Pareils à des rêves élevés à la matérialité, les œuvres d’Anne Rochette suscitent un sentiment de présence mêlé d’indécision – par l’impossibilité d’assigner sens ou nom à ces formes parfois transitoires comme des états de métamorphose. À l’exemple, notamment, de cette très belle céramique ovoïde émaillée de noir, dont yeux et bouche sont suggérés par des fentes cernées de rose : tête d’une mystérieuse beauté, entre extraterrestre de science-fiction, casque d’un minimalisme tout de courbes dérivé de Brâncuşi et masque primitif.
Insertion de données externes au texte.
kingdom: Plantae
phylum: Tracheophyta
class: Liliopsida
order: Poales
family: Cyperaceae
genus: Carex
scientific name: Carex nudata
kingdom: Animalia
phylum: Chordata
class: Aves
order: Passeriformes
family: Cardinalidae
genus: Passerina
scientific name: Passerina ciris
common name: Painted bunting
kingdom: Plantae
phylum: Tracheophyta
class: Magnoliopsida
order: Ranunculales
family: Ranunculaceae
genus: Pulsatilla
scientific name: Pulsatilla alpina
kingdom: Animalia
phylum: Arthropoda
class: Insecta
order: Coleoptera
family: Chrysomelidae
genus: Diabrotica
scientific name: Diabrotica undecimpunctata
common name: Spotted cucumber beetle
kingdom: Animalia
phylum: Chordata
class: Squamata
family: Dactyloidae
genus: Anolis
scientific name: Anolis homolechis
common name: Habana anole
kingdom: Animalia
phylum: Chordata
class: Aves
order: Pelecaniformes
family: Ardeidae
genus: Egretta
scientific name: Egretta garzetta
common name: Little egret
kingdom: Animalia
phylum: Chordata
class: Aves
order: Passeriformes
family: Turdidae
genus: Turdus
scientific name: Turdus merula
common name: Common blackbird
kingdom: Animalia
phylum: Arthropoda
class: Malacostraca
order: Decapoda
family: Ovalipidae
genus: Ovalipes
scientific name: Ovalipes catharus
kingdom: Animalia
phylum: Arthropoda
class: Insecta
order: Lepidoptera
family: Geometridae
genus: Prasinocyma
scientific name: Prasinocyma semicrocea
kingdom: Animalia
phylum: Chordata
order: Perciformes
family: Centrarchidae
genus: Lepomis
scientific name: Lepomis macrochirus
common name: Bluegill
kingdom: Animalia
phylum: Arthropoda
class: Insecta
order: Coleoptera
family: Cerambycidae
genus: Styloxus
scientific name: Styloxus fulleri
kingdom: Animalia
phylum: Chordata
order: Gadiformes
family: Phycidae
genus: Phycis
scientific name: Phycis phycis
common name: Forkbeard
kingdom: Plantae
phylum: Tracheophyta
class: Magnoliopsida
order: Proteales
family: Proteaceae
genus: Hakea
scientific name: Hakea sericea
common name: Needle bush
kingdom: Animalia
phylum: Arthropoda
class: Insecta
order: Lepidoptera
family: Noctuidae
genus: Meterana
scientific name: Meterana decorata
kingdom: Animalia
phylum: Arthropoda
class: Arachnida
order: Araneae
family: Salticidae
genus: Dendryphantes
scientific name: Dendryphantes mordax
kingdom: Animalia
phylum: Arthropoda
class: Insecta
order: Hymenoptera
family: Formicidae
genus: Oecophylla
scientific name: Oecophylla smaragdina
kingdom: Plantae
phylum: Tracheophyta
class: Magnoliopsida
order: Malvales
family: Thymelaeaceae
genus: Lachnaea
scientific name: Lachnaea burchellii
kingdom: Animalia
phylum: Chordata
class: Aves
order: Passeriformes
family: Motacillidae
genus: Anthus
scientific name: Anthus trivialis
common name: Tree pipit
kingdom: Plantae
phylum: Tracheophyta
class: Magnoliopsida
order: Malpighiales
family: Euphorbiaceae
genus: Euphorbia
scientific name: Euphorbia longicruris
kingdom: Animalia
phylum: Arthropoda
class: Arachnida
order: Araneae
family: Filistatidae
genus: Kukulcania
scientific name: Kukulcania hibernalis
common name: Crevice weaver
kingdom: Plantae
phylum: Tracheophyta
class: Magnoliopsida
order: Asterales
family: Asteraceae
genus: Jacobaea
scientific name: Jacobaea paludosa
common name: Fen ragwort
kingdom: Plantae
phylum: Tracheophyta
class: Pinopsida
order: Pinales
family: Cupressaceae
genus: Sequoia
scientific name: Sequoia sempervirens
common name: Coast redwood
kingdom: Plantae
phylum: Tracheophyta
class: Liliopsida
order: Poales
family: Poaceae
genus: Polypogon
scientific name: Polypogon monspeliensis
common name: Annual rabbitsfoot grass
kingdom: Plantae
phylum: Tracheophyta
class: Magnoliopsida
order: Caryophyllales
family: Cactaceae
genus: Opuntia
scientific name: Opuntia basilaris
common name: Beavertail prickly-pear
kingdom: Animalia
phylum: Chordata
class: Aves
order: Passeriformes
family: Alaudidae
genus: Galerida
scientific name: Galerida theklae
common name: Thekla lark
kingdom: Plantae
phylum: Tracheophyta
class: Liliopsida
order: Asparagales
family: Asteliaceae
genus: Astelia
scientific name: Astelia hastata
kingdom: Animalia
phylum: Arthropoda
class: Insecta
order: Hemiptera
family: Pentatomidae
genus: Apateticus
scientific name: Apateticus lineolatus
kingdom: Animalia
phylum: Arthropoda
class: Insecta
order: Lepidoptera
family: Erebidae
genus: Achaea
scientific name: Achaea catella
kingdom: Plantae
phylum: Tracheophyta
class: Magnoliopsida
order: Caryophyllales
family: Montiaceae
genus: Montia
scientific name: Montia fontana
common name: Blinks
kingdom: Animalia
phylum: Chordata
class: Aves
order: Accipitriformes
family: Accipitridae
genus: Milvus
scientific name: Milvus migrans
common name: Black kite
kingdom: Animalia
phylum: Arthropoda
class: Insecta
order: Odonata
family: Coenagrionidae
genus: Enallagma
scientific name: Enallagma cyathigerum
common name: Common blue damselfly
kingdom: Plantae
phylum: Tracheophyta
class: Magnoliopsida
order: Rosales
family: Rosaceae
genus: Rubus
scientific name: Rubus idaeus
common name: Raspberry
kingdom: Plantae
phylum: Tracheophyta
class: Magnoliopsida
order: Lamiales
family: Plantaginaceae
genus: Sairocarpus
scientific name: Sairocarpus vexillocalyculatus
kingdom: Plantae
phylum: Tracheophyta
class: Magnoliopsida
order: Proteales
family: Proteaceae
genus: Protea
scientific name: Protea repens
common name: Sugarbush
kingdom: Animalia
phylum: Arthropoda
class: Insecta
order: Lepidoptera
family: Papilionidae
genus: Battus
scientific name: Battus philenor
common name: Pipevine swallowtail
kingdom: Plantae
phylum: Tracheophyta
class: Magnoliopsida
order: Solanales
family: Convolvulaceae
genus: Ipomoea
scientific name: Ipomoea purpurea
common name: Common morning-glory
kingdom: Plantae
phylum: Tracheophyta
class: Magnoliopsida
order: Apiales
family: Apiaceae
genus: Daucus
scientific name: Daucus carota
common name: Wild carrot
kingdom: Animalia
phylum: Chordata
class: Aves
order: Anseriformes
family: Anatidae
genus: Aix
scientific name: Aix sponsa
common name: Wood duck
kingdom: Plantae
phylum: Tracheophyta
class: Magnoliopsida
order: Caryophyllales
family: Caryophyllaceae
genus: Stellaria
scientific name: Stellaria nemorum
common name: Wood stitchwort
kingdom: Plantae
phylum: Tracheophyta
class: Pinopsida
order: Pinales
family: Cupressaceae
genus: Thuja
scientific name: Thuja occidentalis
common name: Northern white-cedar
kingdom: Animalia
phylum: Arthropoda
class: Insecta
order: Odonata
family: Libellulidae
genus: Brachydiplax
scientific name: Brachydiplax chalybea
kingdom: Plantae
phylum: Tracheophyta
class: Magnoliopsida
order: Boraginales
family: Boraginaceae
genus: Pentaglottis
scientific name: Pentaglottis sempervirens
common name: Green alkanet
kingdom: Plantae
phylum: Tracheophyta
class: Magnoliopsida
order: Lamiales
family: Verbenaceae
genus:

Aquarelles évoquant une vie cellulaire microscopique – comme un héritage lointain de Wols –, têtes de terre cuite tantôt brute et tantôt émaillée, tantôt plus décrites et expressives et tantôt abstractisantes, dessins-poèmes in situ sur la mémoire etc. : l’exposition donne un aperçu très convaincant du travail d’Anne Rochette. Et cependant, par le caractère hétéroclite des œuvres exposées, elle laisse espérer surtout une rétrospective dans un musée régional ou national qui exposerait davantage et éclairerait mieux la richesse des voies, matériaux et imaginaires oniriques explorés par cette artiste.
« Inner Powers », Transpalette – centre d’art contemporain, Bourges, jusqu’au 22 septembre.